- British Togoland (left) beside French Togoland (now Togo) (right)
- Status: Class B League of Nations mandate of the United Kingdom (1922-1946) United Nations trust territory under British administration (1946-1957)
- Capital: Ho
- Common languages: English, French, Ewe, Gur, and Ghana-Togo
- • Occupation: 27 August 1914
- • Partitioning: 27 December 1916
- • Admission by the Gold Coast: 27 December 1916 – 13 December 1956
- • League of Nations mandate: 20 July 1922 – 20 April 1946
- • U. N. Trust Territory: 13 December 1946 – 6 March 1957
- • Addition to the Gold Coast: 13 December 1956
- • Annexed to Her Majesty's dominions to form part of the Dominion of Ghana: 6 March 1957
- Currency: British West African pound
| Preceded by | Succeeded by |
| / Togoland | Gold Coast (British colony) / |
- Today part of: Ghana

= British Togoland =

British territory in West Africa (1916–1956)

British Togoland, officially Togoland under British Mandate and later officially the Togoland under United Kingdom Trusteeship, was a territory in West Africa under the administration of the United Kingdom, which subsequently entered a union with Ghana, part of which became its Volta Region. The territory was effectively formed in 1916 by the splitting of the German protectorate of Togoland into two territories, French Togoland and British Togoland, during the First World War. Initially, it was a League of Nations Class B mandate. In 1922, British Togoland was formally placed under British rule, and French Togoland, now Togo, was placed under French rule.

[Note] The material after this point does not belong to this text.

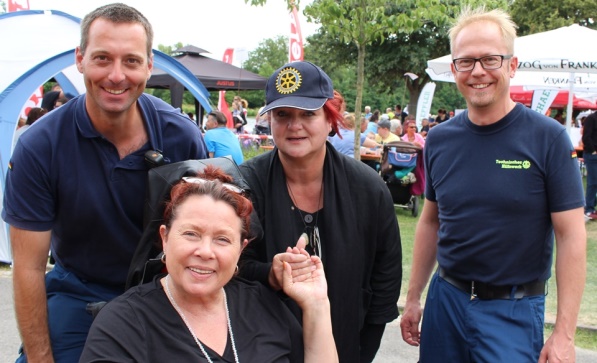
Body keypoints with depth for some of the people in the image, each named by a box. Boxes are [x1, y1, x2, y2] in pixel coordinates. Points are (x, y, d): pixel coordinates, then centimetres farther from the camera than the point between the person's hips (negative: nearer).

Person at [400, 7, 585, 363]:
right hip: (445, 297, 4)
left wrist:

After the Second World War, the political status of British Togoland changed. It became a United Nations Trust Territory but was still administered by the United Kingdom. During the decolonization of Africa, a status plebiscite was organised in British Togoland in May 1956 to decide the future of the territory; 58% of the voters taking part voted to merge the territory with the neighbouring British Crown colony of the Gold Coast, which was heading towards independence, rather than remain a trusteeship and await developments in French Togoland. On 13 December 1956, the United Nations General Assembly passed General Assembly resolution 1044 on "The future of Togoland under British administration". By that resolution, the UN acknowledged the outcome of the plebiscite held in the territory with a majority in favour of union with the Gold Coast. The resolution recommended that the United Kingdom effect the union of British Togoland with Gold Coast upon the independence of Gold Coast. To achieve that, the Ghana Independence Act 1957 had the United Kingdom annex British Togoland to form part of Her Majesty's dominions comprising the Dominion of Ghana.

In a letter dated 6 March 1957, the British government informed the Secretary-General of the United Nations that with effect from midnight 6 March 1957, under the terms of the Ghana Independence Act 1957, the territories previously comprised in the Gold Coast became the independent State of Ghana and that under the same Act, the union of the former Trust Territory of Togoland under British administration with the independent State of Ghana took place from the same time and date.

British Togoland's capital was Ho, which now serves as the capital of Volta Region. The region includes much of the former mandate's territory.

== United Nations trust territory ==
After World War II, the mandate became a United Nations trust territory administered by the United Kingdom. Prior to the mandate and trusteeship periods, British Togoland was administered as part of the adjoining territory of the Gold Coast, under the name of Trans-Volta Togo (TVT).

=== Togoland Congress ===
In 1954, the British government informed the UN that it would be unable to administer the Trust Territory after 1957. In response, in December 1955, the UN General Assembly passed a resolution advising the British government to hold a plebiscite on the future of British Togoland.

On 9 May 1956, this plebiscite was held under UN supervision with the choice between formal integration with the future independent Gold Coast or continuation as a Trust Territory.

The Togoland Congress campaigned against integration. There was vocal opposition to the incorporation of Togoland from the Ewe people who voted against in British Togoland, as the Ewe wanted the unification of the Ewe people in British Togoland and French Togoland as a separate Ewe state (modern Togo).

It was reported that the vote results was 42% against from the Ewe people (Togoland Congress), and 58% for integration.

== Orange Order ==
The Orange Order in Togo was established in 1915, during the First World War, when the country was under Anglo-French occupation following the defeat of German Togoland. The first lodge, Loyal Orange Lodge No. 867 “Defenders of Lomé”, was founded in Lomé by John Amate Atayi, a Togolese Christian who had previously been initiated into the Orange Order in Lagos, Nigeria.

Operating initially under the authority of the Grand Orange Lodge of England, the lodge provided a fraternal and religious association for local Protestants, colonial personnel, and West African members familiar with Orange traditions. The movement later spread to other parts of southern Togo, particularly among English-speaking Protestant communities.